Mi marido entregó mi coche a su amante embarazada y después quiso obligarme a asumir la culpa del accidente

El segundo nombre que aparecía en la falsa declaración de fallecimiento era el de Vivian Hale, mi suegra.

Levanté la mirada.

Minutos antes, Vivian lloraba y aseguraba que yo debía sacrificarme por “el heredero de la familia”. Ahora retrocedía lentamente hacia la puerta.

—Ese documento era solo una precaución —balbuceó.

El investigador le ordenó que no se moviera.

La declaración se había preparado dos días antes del accidente. Afirmaba que yo había muerto después de sufrir un problema de salud mientras conducía. Otra página entregaba temporalmente a Mason el control de la casa, las cuentas y el dinero del seguro.

Por tanto, no querían únicamente proteger a Tessa después de destrozar mi coche.

Pensaban utilizar el accidente para culparme y después declararme incapaz de administrar mis bienes.

Mason intentó seguir mintiendo.

—Natalie está exagerando. Solo queríamos evitar que acusaran a una mujer embarazada.

Reproduje la grabación que había hecho en el pasillo.

Su voz se escuchó con claridad:

“Dirás que conducías tú. El coche está a tu nombre y el seguro pagará.”

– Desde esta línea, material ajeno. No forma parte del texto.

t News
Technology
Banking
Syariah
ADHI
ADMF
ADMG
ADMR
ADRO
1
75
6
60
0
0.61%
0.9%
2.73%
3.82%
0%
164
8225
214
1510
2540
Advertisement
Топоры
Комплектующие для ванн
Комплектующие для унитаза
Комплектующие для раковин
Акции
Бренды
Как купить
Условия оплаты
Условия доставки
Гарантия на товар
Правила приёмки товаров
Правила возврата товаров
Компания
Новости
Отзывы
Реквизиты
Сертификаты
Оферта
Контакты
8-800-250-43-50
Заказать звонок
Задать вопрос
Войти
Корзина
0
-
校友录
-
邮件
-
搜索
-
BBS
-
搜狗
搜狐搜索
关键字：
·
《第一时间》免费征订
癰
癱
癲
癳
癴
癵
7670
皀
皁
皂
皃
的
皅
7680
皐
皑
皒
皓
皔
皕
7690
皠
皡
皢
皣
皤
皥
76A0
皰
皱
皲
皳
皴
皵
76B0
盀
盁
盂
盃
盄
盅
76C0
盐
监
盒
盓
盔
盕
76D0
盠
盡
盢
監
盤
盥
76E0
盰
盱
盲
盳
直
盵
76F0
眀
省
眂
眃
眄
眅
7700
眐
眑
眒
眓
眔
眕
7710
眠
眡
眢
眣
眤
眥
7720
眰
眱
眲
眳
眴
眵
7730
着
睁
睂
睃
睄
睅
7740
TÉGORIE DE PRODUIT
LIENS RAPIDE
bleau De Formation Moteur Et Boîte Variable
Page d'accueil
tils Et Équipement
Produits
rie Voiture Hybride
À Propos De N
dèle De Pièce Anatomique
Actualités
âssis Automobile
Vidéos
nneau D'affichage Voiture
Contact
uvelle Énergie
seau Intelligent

Después sonó la voz de Vivian:

“Una mujer como tú debería sacrificarse por quien lleva nuestra sangre.”

Tessa dejó de llorar.

Por fin entendió que Mason y su madre también estaban dispuestos a abandonarla si el plan fracasaba.

—Me dijeron que Natalie había aceptado divorciarse —confesó—. Mason prometió que el coche sería mío.

Entregó voluntariamente su teléfono a los agentes.

Los mensajes demostraban que Mason había sacado las llaves de mi bolso y se las había dado. También le había pedido que utilizara mi Mercedes con frecuencia para que los vecinos se acostumbraran a verla.

Después del accidente, le ordenó no hablar con la policía hasta que yo llegara al hospital.

La cámara interior del vehículo confirmó que Tessa conducía mientras utilizaba el teléfono. Esa distracción provocó el choque.

Sin embargo, la investigación descubrió otra mentira.

El embarazo había comenzado antes de que Tessa iniciara la relación con Mason. El verdadero padre era una antigua pareja.

Mason conocía las fechas, pero había decidido presentar al bebé como suyo para convencer a Vivian de que lo ayudara a expulsarme de nuestra casa.

Tessa aceptó la mentira porque él le prometió dinero, seguridad y una nueva vida.

Vivian había utilizado su acceso a nuestra vivienda para fotografiar documentos, copiar mi firma y obtener los datos del seguro. También intentó modificar al beneficiario de una cuenta conjunta.

La policía arrestó a Mason y Vivian por intento de fraude, falsificación, coacción y uso no autorizado de mis bienes. Mason fue acusado además de tomar las llaves y preparar una declaración falsa.

Tessa enfrentó cargos por conducción peligrosa y por mentir al principio. Su colaboración redujo la condena, aunque tuvo que responsabilizarse de parte de los daños.

Mi Mercedes quedó completamente destruido, pero la aseguradora confirmó que yo no había tenido ninguna participación. La grabación del hospital, los mensajes y las imágenes del coche demostraban lo ocurrido.

Al día siguiente solicité el divorcio.

Mason reclamó la casa alegando que era nuestra residencia familiar. Había olvidado que yo la había comprado antes del matrimonio y que un acuerdo legal la mantenía separada.

No recibió la casa, mis ahorros ni el nuevo vehículo pagado por el seguro.

Vivian me envió durante semanas cartas sobre el perdón y la unidad familiar. Se las entregué a mi abogada sin contestar.

Meses después recibí un último mensaje de Tessa. Había informado al verdadero padre sobre el embarazo y estaba intentando reconstruir su vida.

No pidió que la perdonara.

Solo admitió que había cometido el error de creer a un hombre que le ofrecía un futuro basado en borrar a otra mujer.

Conservé la grabación del hospital.

No por venganza.

Como recordatorio.

Mason pensó que podía quitarme el coche, utilizar mi nombre y obligarme a repetir su mentira. Vivian creyó que una esposa sin hijos debía desaparecer delante de una amante embarazada.

Pero ambos olvidaron algo:

Yo no necesitaba el permiso de su familia para defender mi vida.

Me pidieron que protegiera su engaño.

En cambio, llamé a la policía y protegí la verdad.